You have by now likely heard from other sources that Bea Arthur (that’s Dorothy Zbornak or Maude to you) died today of cancer, at 86. Though all brassy, complicated, old-style Hollywood dames get my love (see: Hepburn, Katharine), I have a special place in my heart for her and will be thinking of her tonight. I never watched Maude because I was too young, and it wasn’t much played as a rerun in the parts of Canada where I grew up. But The Golden Girls was, to me, a sort of proto-feminist text, because it gave me a sense early on of how important and vital female friendships are in your life.
For example: last weekend I was out and about in Brooklyn with a couple of friends of mine who happen to be married to each other. I’ve known both of them a long time, and an ongoing subject of ours is impending parental decrepitude (this appears to be a standard subject for the late 20s and early 30s set, it seems). The male half of the couple began to expound, as though this had occurred to him for the first time, on his”new idea that he’d like to live in a house together with all of his older friends when the time comes for us. His wife and I exchanged bemused glances, because we have been, off and on, discussing for years the idea of doing this when we are old women. We let him in on our plan and then noted that we expected him to die first (he is, after all, older than us and yes I’m saying this ’cause I think he might read it) and he seemed a little put out. But it wasn’t personal, we explained. Most women I know, of course, talk about a future Golden Girls-like living situation. BeckySharper was talking about Old Harpy Home just the other day.
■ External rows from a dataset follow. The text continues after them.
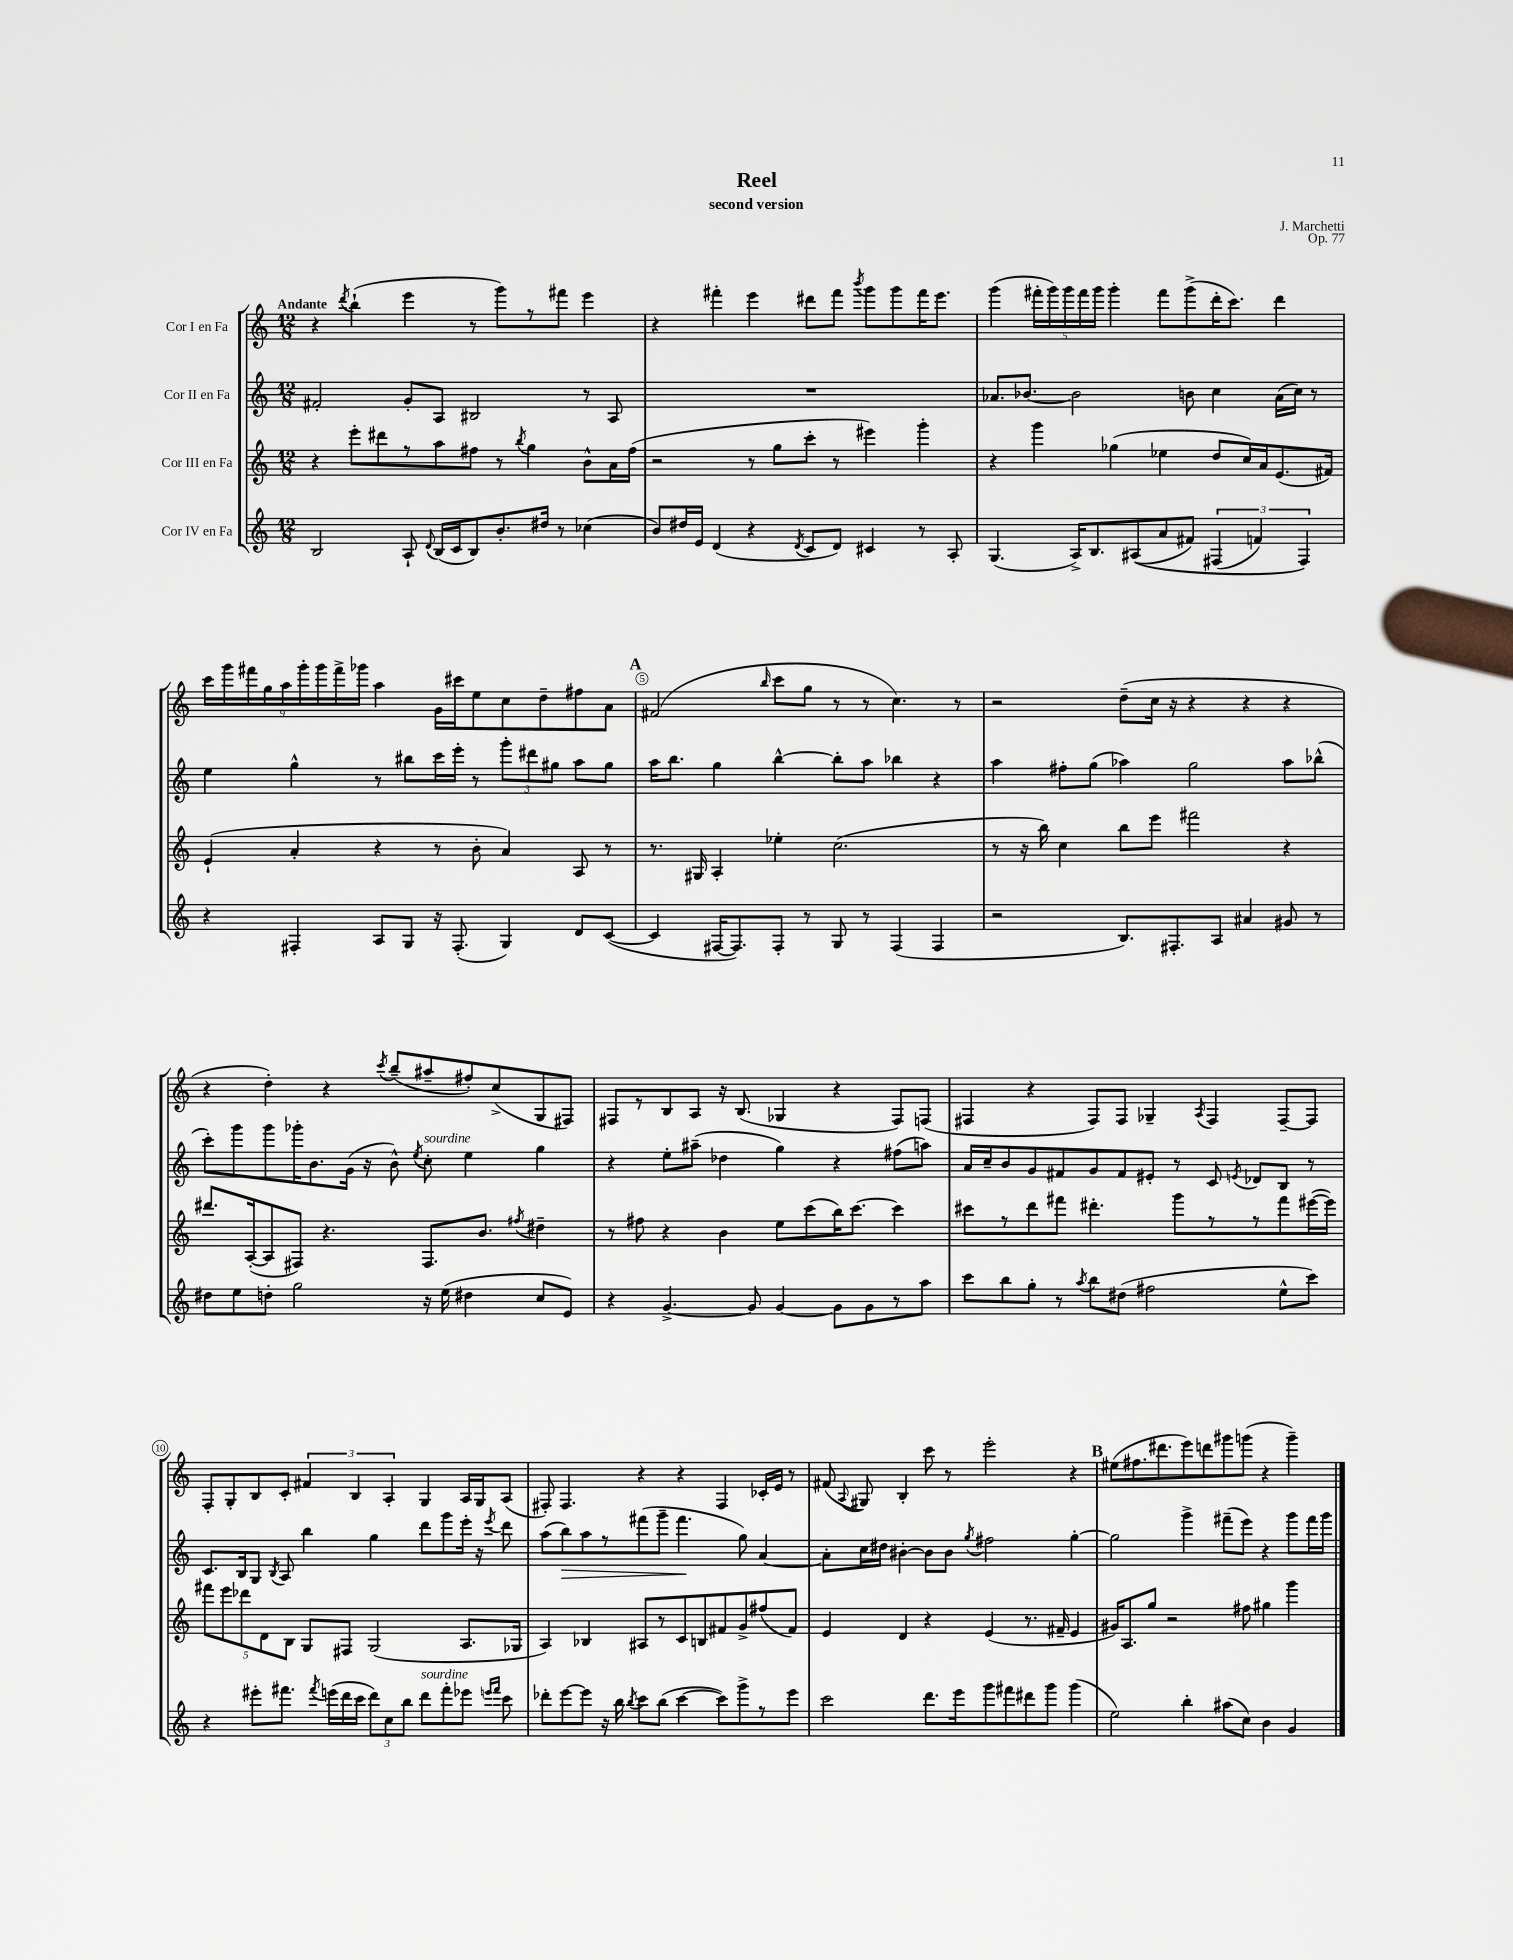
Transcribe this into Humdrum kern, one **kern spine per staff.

**kern	**kern	**kern	**kern
*staff4	*staff3	*staff2	*staff1
*clefG2	*clefG2	*clefG2	*clefG2
*k[]	*k[]	*k[]	*k[]
*M12/8	*M12/8	*M12/8	*M12/8
2B	4r	2f#'	4r
.	.	.	8qddd
.	8eee'	.	(4bb`
.	8ddd#	.	.
8A`	8r	8g'	4eee
8qqd	.	.	.
(16B	8aa	8A	.
16c	.	.	.
8B)	8ff#	2B#	8r
8.b'	8r	.	8ggg)
.	8qbb	.	.
.	4gg	.	8r
16dd#	.	.	.
8r	.	.	8fff#
(4cc-	8b^^	8r	4eee
.	16a	8A	.
.	(16ff#	.	.
=	=	=	=
8b)	2r	1.r	4r
16dd#	.	.	.
16e	.	.	.
(4d	.	.	4fff#'
4r	8r	.	4eee
.	8gg	.	.
8qd	.	.	.
8c	8ccc'	.	8ddd#
8d)	8r	.	8fff#
.	.	.	8qbbb
4c#	4eee#)	.	8ggg
.	.	.	8ggg
8r	4ggg'	.	16fff#
.	.	.	8.eee
8A'	.	.	.
=	=	=	=
(4.G	4r	8.a-	(4ggg
.	.	[8.b-	.
.	4ggg	.	20fff#'
.	.	.	20ggg)
.	.	.	20ggg
16A^)	.	2b-]	.
.	.	.	20fff#
8.B	.	.	.
.	.	.	20ggg
.	(4gg-	.	4ggg'
&((8A#	.	.	.
8a	4ee-	.	8fff#
8f#)	.	8b	(8ggg^
(6F#	8dd	4cc	16ddd'
.	.	.	8.ccc)
.	16cc)	.	.
6f)	.	.	.
.	16a	.	.
.	(8.e	(16a-	4ddd
.	.	16cc)	.
6F#&)	.	.	.
.	.	8r	.
.	16f#)	.	.
=	=	=	=
4r	(4e`	4ee	18ccc
.	.	.	18ggg
.	.	.	18fff#
.	.	.	18gg
.	.	.	18aa
4F#'	4a'	4gg^^	.
.	.	.	18ggg'
.	.	.	18ggg
.	.	.	18fff#^
.	.	.	18ggg-
8A	4r	8r	4aa
8G	.	8bb#	.
16r	8r	16ccc	16g
(8.F#'	.	16eee'	16ccc#
.	8b'	8r	8ee
4G)	4a)	12ggg'	8cc
.	.	12ddd#	.
.	.	.	8dd~
.	.	12gg#	.
8d	8A	8aa	8ff#
([8c	8r	8gg#	8a
=	=	=	=
4c]	8.r	16aa	(2f#
.	.	8.bb	.
.	16G#	.	.
[16F#	4A'	4gg	.
8.F#])	.	.	.
.	.	.	16qqbb
8F#'	4ee-'	[4bb^^	8ccc
8r	.	.	8gg
8G	(2.cc	8bb']	8r
8r	.	8aa	8r
(4F#	.	4bb-	4.cc)
4F#	.	4r	.
.	.	.	8r
=	=	=	=
2r	8r	4aa	2r
.	16r	.	.
.	16bb)	.	.
.	4cc	8ff#'	.
.	.	(8gg	.
8.B)	8bb	4aa-)	(8dd~
.	8eee	.	16cc
8.F#'	.	.	16r
.	2fff#	2gg	4r
8A	.	.	.
4a#	.	.	4r
8g#	4r	8aa-	4r
8r	.	(8bb-^^	.
=	=	=	=
8dd#	8.ddd#	8ccc')	4r
8ee	.	8ggg	.
.	([16A'	.	.
8dd'	8A]	8ggg	4dd')
2gg	8F#)	16ggg-'	.
.	.	8.b	.
.	4.r	.	4r
.	.	(16g	.
.	.	16r	.
.	.	.	8qccc
.	.	8b^^)	(8bb~
.	.	8qee	.
16r	8.F#	8cc'	8aa#~
(16ee	.	.	.
4dd#	.	4ee	8ff#')
.	8.b	.	.
.	.	.	(8cc^
.	8qff#	.	.
8cc	4dd#~	4gg	8G
8e)	.	.	8F#)
=	=	=	=
4r	8r	4r	8F#
.	8ff#	.	8r
[4.g^	4r	8ee'	8B
.	.	(8aa#~	8A
.	4b	4dd-	16r
.	.	.	(8.B
8g]	.	.	.
[4g	8ee	4gg)	4G-
.	(8ccc	.	.
8g]	16bb)	4r	4r
.	[8.ccc	.	.
8g	.	.	.
8r	4ccc]	(8ff#	8F#)
8aa	.	8aa)	(8F
=	=	=	=
8ccc	8ccc#	16a	4F#
.	.	16cc~	.
8bb	8r	8b	.
8gg'	8ddd	8g	4r
8r	8fff#	8f#	.
8qaa	.	.	.
8bb	4.ddd#'	8g	8F#)
(8dd#	.	8f#	8F#
2ff#	.	8e#'	4G-~
.	8ggg	8r	.
.	.	.	8qA
.	8r	8c	4F#
.	.	8qe	.
.	8r	8d-	.
8ee^^	8fff#	8B	[8F#~
8ccc)	([16eee#	8r	8F#]
.	16eee#])	.	.
=	=	=	=
4r	10fff#	8.c	8F'
.	10eee	.	.
.	.	.	8G'
.	.	16B	.
.	10ddd-	.	.
8eee#'	.	8G	8B
.	10d	.	.
.	.	8qB	.
8.fff#	.	8A	8c'
.	10B	.	.
.	8G	4bb	6f#
8qfff#	.	.	.
(16eee	.	.	.
16ddd	8F#	.	.
.	.	.	6B
16ccc	.	.	.
12ddd)	(2G	4gg	.
12cc	.	.	6A'
12bb	.	.	.
8ddd	.	8ddd	4G
8fff#'	.	8ggg	.
8eee-	8.A	16eee'	16A
.	.	16r	16G
16qqeee	.	.	.
16qqfff#	.	8qeee	.
8ccc	.	8ddd	(8A
.	16G-	.	.
=	=	=	=
8ddd-'	4A)	(8aa	8F#')
[8eee	.	8bb)	4.F#
8eee]	4B-	8aa	.
16r	.	8r	.
16bb	.	.	.
8qbb	.	.	.
8ccc	8A#	(8fff#	4r
(8bb	8r	8ggg~	.
[4ccc	8c	4.fff#	4r
.	8B	.	.
8ccc])	8f#	.	4F#
8ggg^	8g^	8gg)	.
8r	(8ff#	[4a	16c-'
.	.	.	16e
8eee	8f#)	.	8r
=	=	=	=
2ccc	4e	8a']	(8f#
.	.	.	8qqA
.	.	16cc	8G#)
.	.	16dd#	.
.	4d	[4b#'	4B'
8.ddd	4r	8b#]	8ccc
.	.	8b#	8r
16eee	.	.	.
.	.	8qgg	.
8ggg	(4e	2ff#	2eee'
8fff#	.	.	.
8ddd#	8.r	.	.
8ggg	.	.	.
.	16f#~	.	.
(4ggg	4e	[4gg'	4r
=	=	=	=
2ee)	16g#)	2gg]	(8ee#
.	8.A	.	.
.	.	.	8.ff#
.	8gg	.	.
.	.	.	8.ddd#
.	2r	.	.
4bb'	.	4ggg^	8eee)
.	.	.	8ddd
(8aa#	.	(8fff#~	8ggg#
8cc)	8ff#	8eee)	(8ggg
4b	4gg#	4r	4r
4g	4ggg	8ggg	4ggg~)
.	.	16fff#	.
.	.	16ggg	.
==	==	==	==
*-	*-	*-	*-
When women tell me they find it hard to be friends with other women, my mind tends always to wonder what it is in men they think they can better rely on. It’s not just biological lifespans that lean in favour of having female friends; it’s that like it or not there are some things that women are better off sharing with other women, like epic tampon stories. (It’s why I still cling to the (rightfully) battered and bent notion of sisterhood – I still maintain there is a there there.) It’s why I worry about women who cut themselves off once they are in relationships. It’s why I don’t know how I feel about marriage, because I have had strong reltionships and I have had strong friendships and only the latter have lasted. And it’s why I’m forever grateful to Bea Arthur for showing me that brassy funny women always, always, have the last laugh, with their friends.